The evidence to date that ketamine might protect against the damaging effects of ECT on memory and cognition seems rather slight – a few small studies suggesting that it might be worth investigating. This, then, is the rationale for the study. But why does it cost over a million pounds? After all, the patients would be having ECT anyway so there is no cost there; an injection of ketamine isn’t costly; and a few tests of cognitive function, etc, can’t be too expensive either. The cost must be in the MRI scans and near infra-red spectroscopy that the researchers are carrying out in order to investigate the effect on neural networks. Why not see if ketamine makes any difference before sinking so much money in these investigations?
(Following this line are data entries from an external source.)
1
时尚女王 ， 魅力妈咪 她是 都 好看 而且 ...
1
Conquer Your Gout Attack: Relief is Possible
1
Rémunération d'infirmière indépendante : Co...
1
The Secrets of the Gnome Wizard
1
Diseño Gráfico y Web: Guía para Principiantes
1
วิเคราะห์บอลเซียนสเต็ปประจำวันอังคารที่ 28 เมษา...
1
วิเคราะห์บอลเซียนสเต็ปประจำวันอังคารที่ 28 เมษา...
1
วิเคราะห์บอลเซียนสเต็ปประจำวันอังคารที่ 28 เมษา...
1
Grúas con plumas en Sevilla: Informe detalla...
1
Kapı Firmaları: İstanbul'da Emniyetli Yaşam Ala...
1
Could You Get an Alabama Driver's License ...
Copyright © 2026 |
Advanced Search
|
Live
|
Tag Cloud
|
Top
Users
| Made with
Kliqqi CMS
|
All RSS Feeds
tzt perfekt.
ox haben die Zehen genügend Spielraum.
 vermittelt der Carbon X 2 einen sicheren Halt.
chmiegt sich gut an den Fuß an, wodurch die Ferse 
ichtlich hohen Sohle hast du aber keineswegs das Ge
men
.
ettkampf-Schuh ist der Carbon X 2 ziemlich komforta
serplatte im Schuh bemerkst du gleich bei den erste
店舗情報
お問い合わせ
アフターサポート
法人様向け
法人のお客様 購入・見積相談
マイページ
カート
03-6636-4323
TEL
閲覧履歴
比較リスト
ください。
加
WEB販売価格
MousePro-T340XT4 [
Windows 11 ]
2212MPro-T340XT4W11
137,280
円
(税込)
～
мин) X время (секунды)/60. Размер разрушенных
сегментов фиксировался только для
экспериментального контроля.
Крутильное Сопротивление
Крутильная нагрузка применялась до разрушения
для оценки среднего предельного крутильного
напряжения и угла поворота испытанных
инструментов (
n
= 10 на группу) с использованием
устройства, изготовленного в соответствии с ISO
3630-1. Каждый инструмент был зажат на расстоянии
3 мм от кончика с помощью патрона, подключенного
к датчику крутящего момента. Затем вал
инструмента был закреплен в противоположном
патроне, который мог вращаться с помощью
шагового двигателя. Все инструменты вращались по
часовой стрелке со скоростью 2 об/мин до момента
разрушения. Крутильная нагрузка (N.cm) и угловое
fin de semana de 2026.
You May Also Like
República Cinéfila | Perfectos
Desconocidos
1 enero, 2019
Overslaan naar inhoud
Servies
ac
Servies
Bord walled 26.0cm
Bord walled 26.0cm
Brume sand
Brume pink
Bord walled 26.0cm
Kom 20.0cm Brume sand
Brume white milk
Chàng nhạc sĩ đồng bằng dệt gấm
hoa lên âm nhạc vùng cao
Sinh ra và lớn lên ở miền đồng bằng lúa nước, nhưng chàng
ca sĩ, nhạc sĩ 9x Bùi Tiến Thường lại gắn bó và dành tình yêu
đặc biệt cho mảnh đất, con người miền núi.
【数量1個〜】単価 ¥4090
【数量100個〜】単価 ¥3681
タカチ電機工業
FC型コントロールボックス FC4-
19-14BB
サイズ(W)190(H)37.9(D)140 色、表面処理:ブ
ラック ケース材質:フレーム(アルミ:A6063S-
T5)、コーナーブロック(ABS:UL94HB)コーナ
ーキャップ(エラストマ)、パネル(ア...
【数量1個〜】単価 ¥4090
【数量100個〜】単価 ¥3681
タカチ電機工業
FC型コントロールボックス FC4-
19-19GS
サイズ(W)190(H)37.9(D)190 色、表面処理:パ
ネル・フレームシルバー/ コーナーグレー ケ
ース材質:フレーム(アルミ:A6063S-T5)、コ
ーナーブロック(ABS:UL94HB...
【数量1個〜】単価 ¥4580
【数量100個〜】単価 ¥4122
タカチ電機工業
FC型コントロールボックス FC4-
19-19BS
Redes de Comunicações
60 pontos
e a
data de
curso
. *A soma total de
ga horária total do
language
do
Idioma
The protocol starts off with the usual doom and gloom paragraph about the enormous numbers of depressed people and the great cost of depression:
“At least 3% of the UK population meet criteria for major depression at any one time… the annual treatment costs for depression in 2000 were estimated at £370 million with £8.5 billion in indirect costs… The key clinical rationale for this study is to determine the degree to which adjunctive ketamine prevents ECT-induced cognitive impairment. If it does to a clinically important degree then standard ECT practice will be altered nationally and internationally and the improvement of the benefit:risk balance of ECT will be a substantial benefit to patients and inform future ECT research.”
I think the last sentence may be rather inflating the importance of this study (and I suppose you have to big it up a bit if you want a million pounds). After all, there are plenty of studies concluding that unilateral ECT does less damage than bilateral, but they have had minimal impact on ECT practice in Britain, which is still predominantly bilateral.